Abstract :
[fr] Les mouvements paysans dont La Via Campesina s’organisent pour dénoncer les violations
dont ils sont les victimes, et critiquer les impacts négatifs du système capitaliste néolibéral sur
leurs modes de vie. En contrepartie, ils défendent le renforcement de leur autonomie à travers
l’agroécologie et mobilisent le cadre des droits de l’homme, n’hésitant pas à le modeler pour
l’adapter à leurs revendications et créer de nouveaux droits. L’on se pose alors la question de
l’enjeu de l’utilisation du droit pour les revendications paysannes. L’usage du « master frame »
des droits humains présente des opportunités pour les mouvements sociaux, aussi bien au niveau de leur structuration interne que pour légitimer leurs revendications sous une forme
universaliste.
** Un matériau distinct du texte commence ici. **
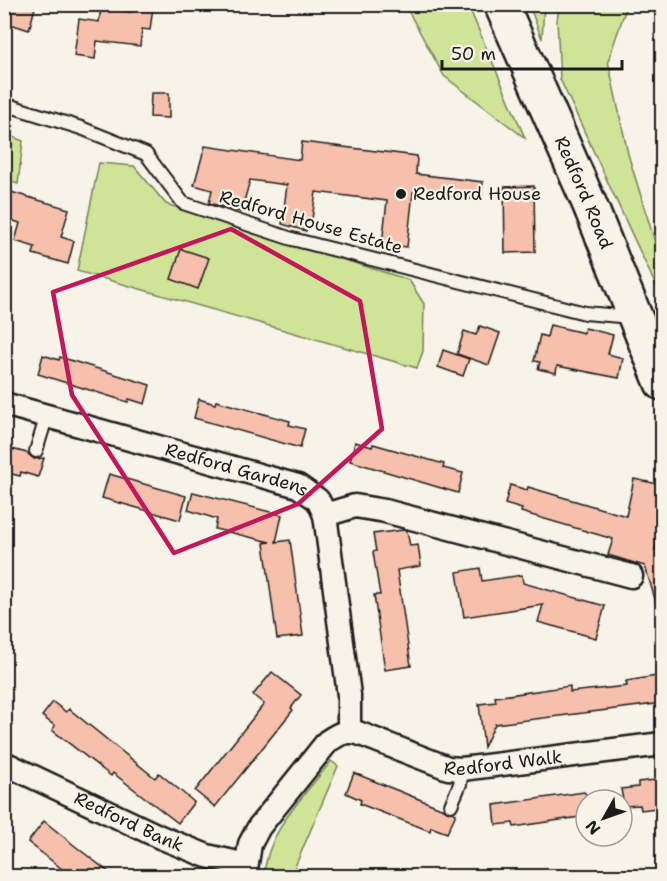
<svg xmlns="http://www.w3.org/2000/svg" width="667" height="881" font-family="'Shantell Sans',sans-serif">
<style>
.green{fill:#d0e498;stroke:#76805a;stroke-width:1.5}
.building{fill:#f7c0ac;stroke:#1c1c1c;stroke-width:1.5}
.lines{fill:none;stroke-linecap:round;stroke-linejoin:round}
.lane-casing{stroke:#1c1c1c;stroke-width:16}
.street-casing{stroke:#1c1c1c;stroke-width:27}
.secondary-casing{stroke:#1c1c1c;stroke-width:38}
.lane{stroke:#f7f3e8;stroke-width:12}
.street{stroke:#f7f3e8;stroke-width:22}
.secondary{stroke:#f7f3e8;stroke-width:33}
.marked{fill:none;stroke:#c2185b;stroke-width:4.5;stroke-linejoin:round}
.poi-dot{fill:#1c1c1c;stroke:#f7f3e8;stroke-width:2}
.labels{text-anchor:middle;stroke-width:4.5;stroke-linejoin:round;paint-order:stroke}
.street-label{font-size:18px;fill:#1c1c1c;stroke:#f7f3e8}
.poi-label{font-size:18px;fill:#1c1c1c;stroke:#f7f3e8;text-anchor:start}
</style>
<rect width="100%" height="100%" fill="#f7f3e8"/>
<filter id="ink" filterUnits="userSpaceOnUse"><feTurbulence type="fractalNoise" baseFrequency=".0167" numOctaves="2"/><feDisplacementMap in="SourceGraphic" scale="12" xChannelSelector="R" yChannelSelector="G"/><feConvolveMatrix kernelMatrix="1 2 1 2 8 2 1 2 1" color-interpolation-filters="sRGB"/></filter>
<g filter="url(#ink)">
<g class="green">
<polygon points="405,5 468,5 525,138 444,76"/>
<polygon points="529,5 544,5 542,39"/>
<polygon points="560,5 627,5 608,61 628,154 662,265 662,299 560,79 557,19"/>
<polygon points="5,134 23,141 18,184 5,180"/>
<polygon points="99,163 134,166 166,204 409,280 424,304 423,351 417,368 77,271"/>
<path d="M 331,761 L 338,766 L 291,876 L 264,876 C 267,830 304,797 331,761 Z"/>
</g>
<g class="building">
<polygon points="4,4 36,4 29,30 4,22"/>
<polygon points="132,4 153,7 150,30 142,29 140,46 97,41 95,59 74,56 79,19 99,22 101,8 131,12"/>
<polygon points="151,93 169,93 169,118 150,117"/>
<polygon points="302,142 417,156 416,174 483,182 481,200 413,192 407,247 382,244 387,201 316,192 312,219 307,221 306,231 282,224 287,185 250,180 241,212 209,203 212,190 194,185 205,146 300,160"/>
<polygon points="534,186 535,252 505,253 504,187"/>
<polygon points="4,190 69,209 61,237 74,241 68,264 33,254 35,247 15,241 20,223 4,218"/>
<polygon points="181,249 209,258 198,289 171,279"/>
<polygon points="550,325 584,333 585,328 613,335 608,354 623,358 619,378 557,366 556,373 538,369 540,362 534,361 540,335 547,337"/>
<polygon points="480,326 500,333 489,365 457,354 464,331 476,335"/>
<polygon points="443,350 469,359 463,376 438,367"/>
<polygon points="43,355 59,360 60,357 150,385 145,404 129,399 128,402 38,374"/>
<polygon points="199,399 215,404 216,401 290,421 289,425 305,429 300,448 194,418"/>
<polygon points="355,442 372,447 373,444 444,464 443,468 463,473 458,493 350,461"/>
<polygon points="4,447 27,453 34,459 44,458 38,477 21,472 20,476 4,472"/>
<polygon points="109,474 186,496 180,520 102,498"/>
<polygon points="634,479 663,485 663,516 655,550 663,548 663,608 658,609 645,566 608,555 613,539 521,512 522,509 505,504 510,485 527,490 528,487 626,516"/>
<polygon points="193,492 282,515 276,542 290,540 303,636 277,639 264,543 270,542 215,529 217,519 188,510"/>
<polygon points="403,530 407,531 410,546 418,545 421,566 397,570 411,666 385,670 374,595 380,595 373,552 376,551 373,534"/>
<polygon points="480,568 482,581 522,575 523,583 605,606 596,638 538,622 543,605 464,617 457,572"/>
<polygon points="272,672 301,695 291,708 293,710 215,807 195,791 264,704 253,695"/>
<polygon points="663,675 663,703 495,724 484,747 479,704 496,702 495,697 570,686 570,692 627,686 626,681"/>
<polygon points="53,702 66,712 69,709 155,778 159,773 194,802 178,823 113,773 111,776 52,730 55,726 42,716"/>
<polygon points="354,773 456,814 447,833 431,827 430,831 360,804 361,800 346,793"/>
<polygon points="663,779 663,807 641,810 640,805 624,806 621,789 638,787 638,782"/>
<polygon points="584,792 586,794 586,816 514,827 513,823 496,825 494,805"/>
<polygon points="44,821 80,850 114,876 71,876 57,865 28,842"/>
</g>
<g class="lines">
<defs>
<g id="lane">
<polyline points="4,104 81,128 146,154 183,203 292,239 585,313 631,317"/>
<polyline points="36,451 47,415"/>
<polyline points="451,805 460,784 462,769"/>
</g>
<g id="street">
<path id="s1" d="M 4,404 L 298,486 L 318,500 L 325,515 L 355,506 L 385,511 L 631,576"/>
<polyline points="325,515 349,695 349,731"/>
<path id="s2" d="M 4,763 L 160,837 L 207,856 L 246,865"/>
<path id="s3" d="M 245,876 L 250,844 L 259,827 L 328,741 C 339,734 345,730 358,733 L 448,768 L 462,769 L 662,744"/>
</g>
<g id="secondary">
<path id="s4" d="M 501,4 L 589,203 L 662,383"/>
</g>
</defs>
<use href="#lane" class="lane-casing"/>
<use href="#street" class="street-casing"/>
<use href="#secondary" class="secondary-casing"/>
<use href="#lane" class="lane"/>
<use href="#street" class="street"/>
<use href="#secondary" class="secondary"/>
</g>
</g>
<path class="marked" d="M 231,229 L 360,301 L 382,429 L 298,504 L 174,553 L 72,395 L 53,292 Z"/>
<circle class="poi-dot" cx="401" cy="194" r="6"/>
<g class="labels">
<g class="street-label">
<text dy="6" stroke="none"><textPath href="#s4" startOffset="206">Redford Road</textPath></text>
<text transform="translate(311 222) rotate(16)" y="6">Redford House Estate</text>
<text dy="6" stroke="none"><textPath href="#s1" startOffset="242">Redford Gardens</textPath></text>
<text dy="6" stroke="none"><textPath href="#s3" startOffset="346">Redford Walk</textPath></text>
<text dy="6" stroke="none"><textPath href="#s2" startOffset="138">Redford Bank</textPath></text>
</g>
<g class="poi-label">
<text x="413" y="200">Redford House</text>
</g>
</g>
<rect width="667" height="881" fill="none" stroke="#f7f3e8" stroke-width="24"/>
<rect x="12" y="12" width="643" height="857" fill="none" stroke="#1c1c1c" stroke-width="2" filter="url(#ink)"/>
<g transform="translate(604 818) rotate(230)"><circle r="28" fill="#f7f3e8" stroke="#9f9d96" stroke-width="1.5"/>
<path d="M0-4.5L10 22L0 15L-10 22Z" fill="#1c1c1c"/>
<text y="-9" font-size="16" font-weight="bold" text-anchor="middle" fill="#1c1c1c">N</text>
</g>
<path d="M442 60v9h180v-9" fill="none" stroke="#1c1c1c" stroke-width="3"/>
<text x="451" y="60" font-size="18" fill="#1c1c1c" stroke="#f7f3e8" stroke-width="4.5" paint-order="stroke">50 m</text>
</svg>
Pourtant, cet usage du droit n’est pas sans comporter certaines difficultés, dont le
danger, face au « paradoxe de l’institutionnalisation », de l’expropriation des mouvements de
leur combat, par les experts des droits de l’homme, qui imposent un jargon juridique, et qui
« dé-radicalisent » les revendications afin qu’elles s’inscrivent dans un cadre défini par les
institutions officielles. Par ailleurs, l’on s’est proposé d’explorer trois enjeux particuliers soulevés
par le projet de Déclaration sur les droits des paysans et des autres personnes travaillant dans
les zones rurales des Nations Unies : (1) la question que pose la définition des destinataires de
la Déclaration, sachant que l’ambition est d’inclure l’ensemble des personnes travaillant en
milieu rural ; (2) la légitimité de revendiquer des droits catégoriels dans un système de droits de
l’homme universels ; (3) le potentiel politique des revendications formulées en terme de droits
humains. En particulier, le point essentiel parmi ces trois enjeux se situe dans l’articulation à
trouver entre, d’une part, la volonté d’une reconnaissance de la spécificité paysanne et des
violations dont sont victimes les paysans, et d’autre part, le souhait de contribuer à l’espace
public de discussion mondiale, concernant les enjeux de modèles de production, de systèmes
économiques, de faim dans le monde et de réponses aux changements climatiques. C’est
également à travers cette articulation que se révèle la difficulté du Conseil des droits de
l’homme, sachant qu’il ne s’agit plus de se limiter à une conception étroite des droits mais bien
d’intégrer ces nouvelles dimensions qui apparaissent tout aussi fondamentales que les droits de
l’homme pour le respect de la dignité. Il semble, par conséquent, que seule une
démocratisation des débats, initiée par l’ouverture des négociations à la société civile,
permettra de surmonter le défi posé par la rencontre de ces deux exigences.